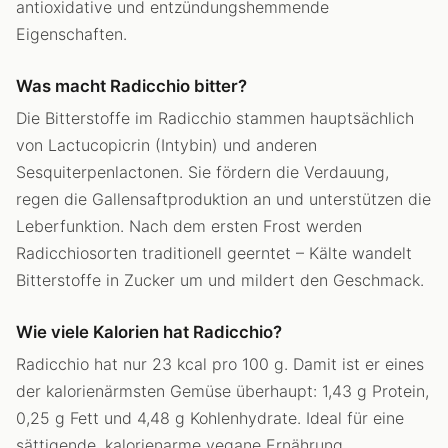
antioxidative und entzündungshemmende
Eigenschaften.
Was macht Radicchio bitter?
Die Bitterstoffe im Radicchio stammen hauptsächlich
von Lactucopicrin (Intybin) und anderen
Sesquiterpenlactonen. Sie fördern die Verdauung,
regen die Gallensaftproduktion an und unterstützen die
Leberfunktion. Nach dem ersten Frost werden
Radicchiosorten traditionell geerntet – Kälte wandelt
Bitterstoffe in Zucker um und mildert den Geschmack.
Wie viele Kalorien hat Radicchio?
Radicchio hat nur 23 kcal pro 100 g. Damit ist er eines
der kalorienärmsten Gemüse überhaupt: 1,43 g Protein,
0,25 g Fett und 4,48 g Kohlenhydrate. Ideal für eine
sättigende, kalorienarme vegane Ernährung.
=======
> **EXERCISE DETAILS**
Look through the material above for the string "Bitterstoffe" and copy each line that has it.

> **WRITTEN ANSWER**
Die Bitterstoffe im Radicchio stammen hauptsächlich
Bitterstoffe in Zucker um und mildert den Geschmack.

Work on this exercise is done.